>>
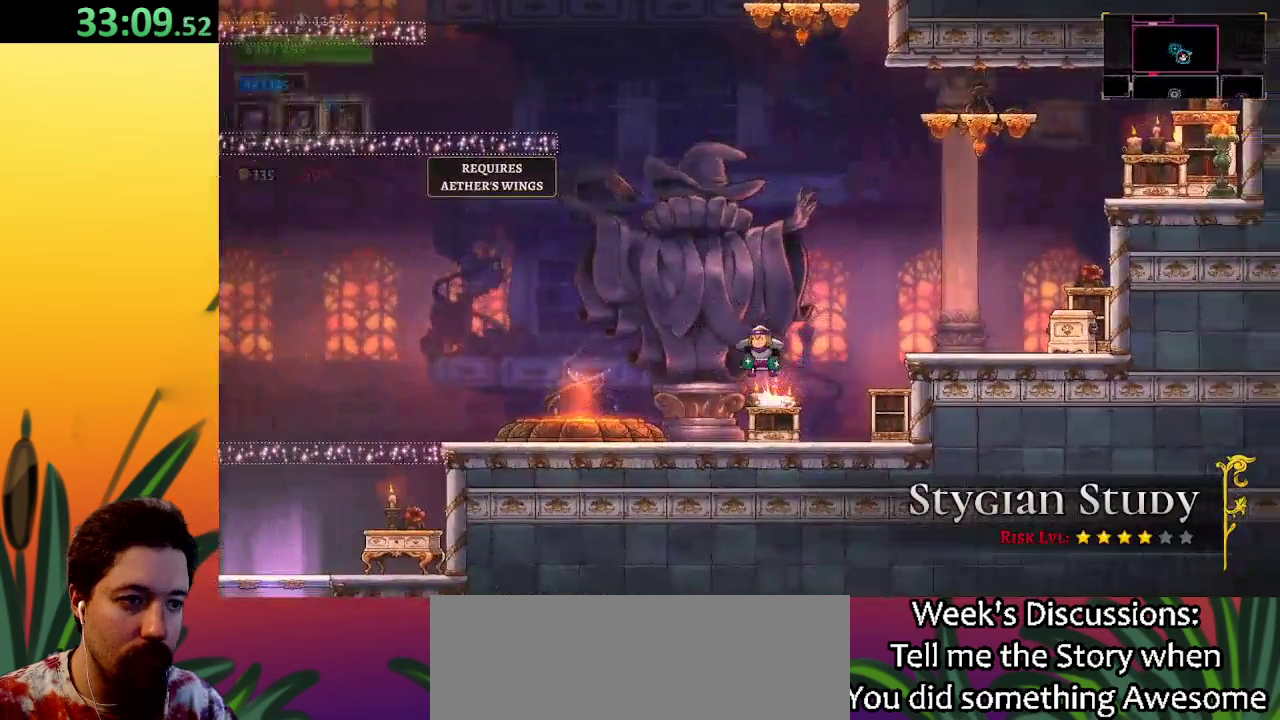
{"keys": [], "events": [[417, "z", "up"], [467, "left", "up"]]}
<<
>>
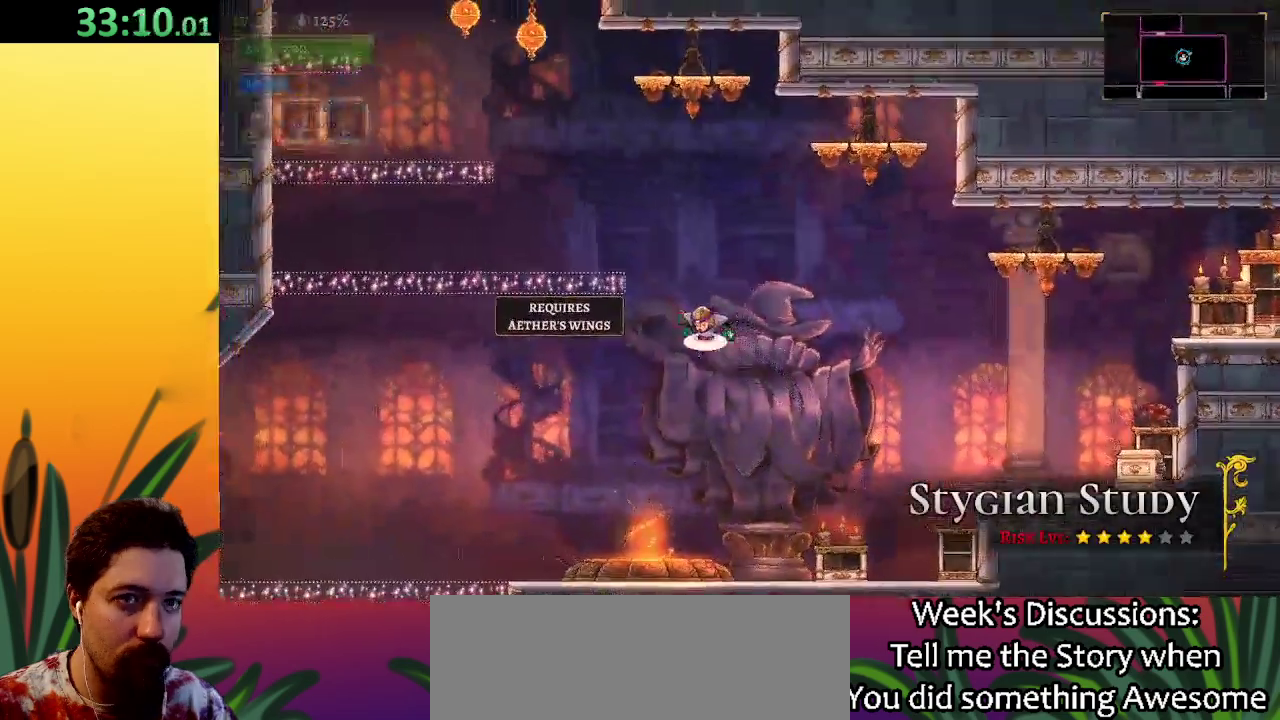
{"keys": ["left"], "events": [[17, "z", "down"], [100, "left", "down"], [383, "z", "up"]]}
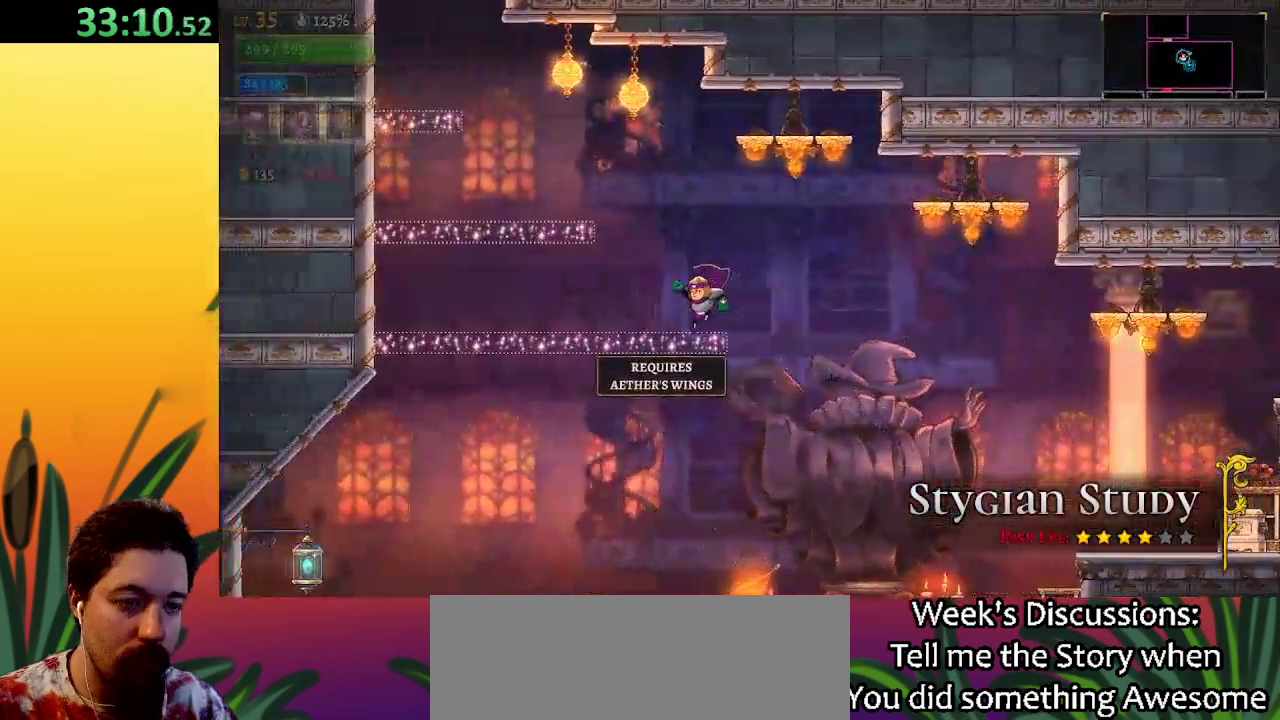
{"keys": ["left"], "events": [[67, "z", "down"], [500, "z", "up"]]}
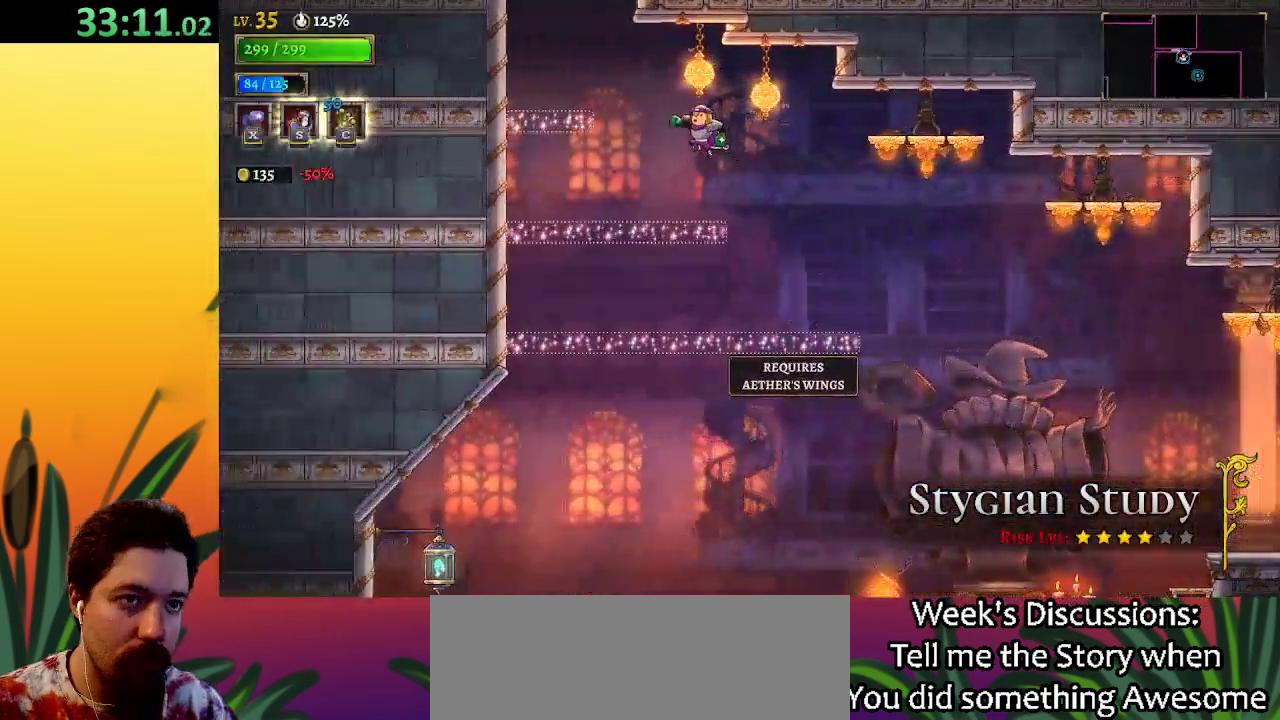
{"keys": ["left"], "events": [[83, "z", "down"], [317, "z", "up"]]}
<<
◆ The task ◆
Only lines with the word "down" are wanted; pull each of them from the records.

◆ Written solution ◆
{"keys": ["left"], "events": [[17, "z", "down"], [100, "left", "down"], [383, "z", "up"]]}
{"keys": ["left"], "events": [[67, "z", "down"], [500, "z", "up"]]}
{"keys": ["left"], "events": [[83, "z", "down"], [317, "z", "up"]]}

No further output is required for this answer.